Problem requirements -> Whenever a line of the material contains the string "width", it should be copied.

Extracted entries ->
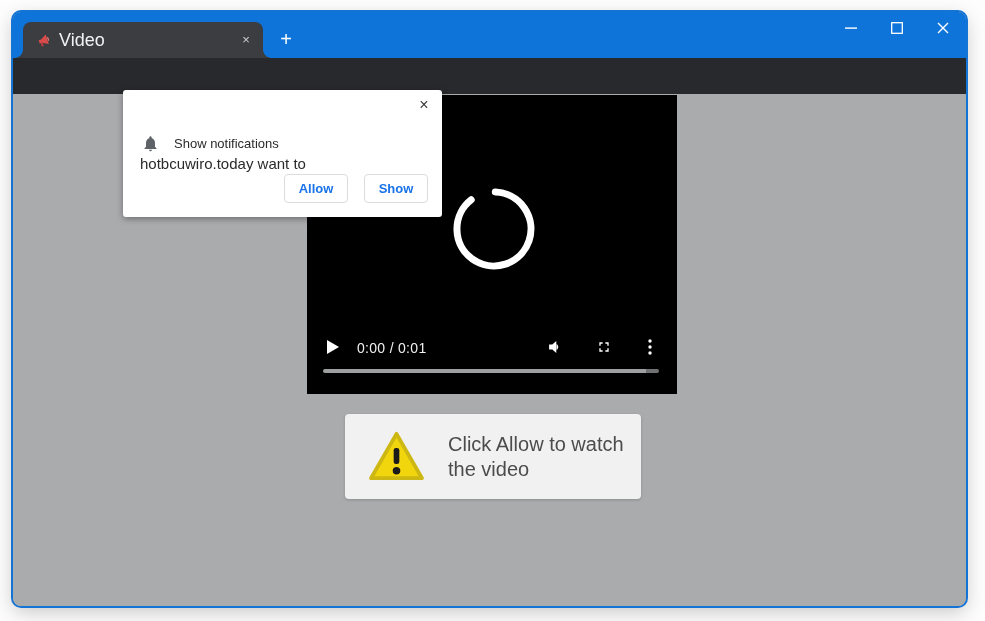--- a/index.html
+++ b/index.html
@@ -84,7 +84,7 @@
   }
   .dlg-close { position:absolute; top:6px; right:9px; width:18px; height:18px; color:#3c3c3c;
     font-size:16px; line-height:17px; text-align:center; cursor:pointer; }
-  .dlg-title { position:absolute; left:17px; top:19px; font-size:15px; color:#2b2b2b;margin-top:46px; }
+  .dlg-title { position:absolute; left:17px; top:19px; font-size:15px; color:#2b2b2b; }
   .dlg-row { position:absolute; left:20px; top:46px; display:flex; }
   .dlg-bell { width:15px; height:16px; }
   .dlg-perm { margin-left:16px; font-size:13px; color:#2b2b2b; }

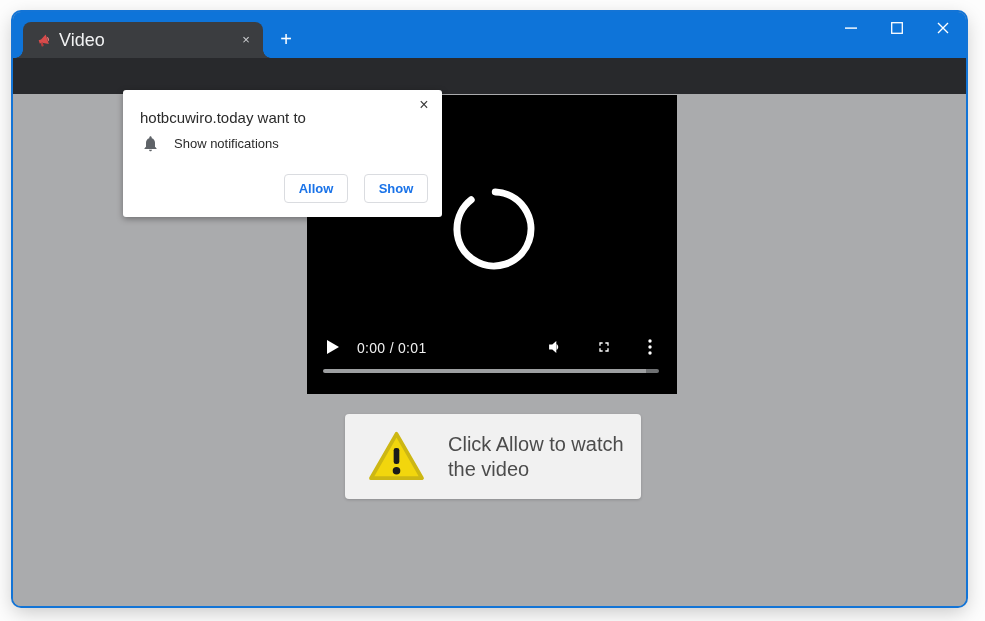--- a/index.html
+++ b/index.html
@@ -88,7 +88,7 @@
   .dlg-row { position:absolute; left:20px; top:46px; display:flex; }
   .dlg-bell { width:15px; height:16px; }
   .dlg-perm { margin-left:16px; font-size:13px; color:#2b2b2b; }
-  .dlg-btns { position:absolute; right:14px; top:84px; display:flex; gap:16px; }
+  .dlg-btns { position:absolute; right:14px; top:84px; display:flex; gap:11px; }
   .dlg-btn {
     width:64px; height:29px; background:#ffffff; border:1px solid #dadce0; border-radius:4px;
     color:#1a73e8; font-size:13px; font-weight:bold; font-family:"Liberation Sans", sans-serif; cursor:pointer;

Reply to the exercise ->
   .dlg-close { position:absolute; top:6px; right:9px; width:18px; height:18px; color:#3c3c3c;
   .dlg-bell { width:15px; height:16px; }
   .dlg-bell { width:15px; height:16px; }
     width:64px; height:29px; background:#ffffff; border:1px solid #dadce0; border-radius:4px;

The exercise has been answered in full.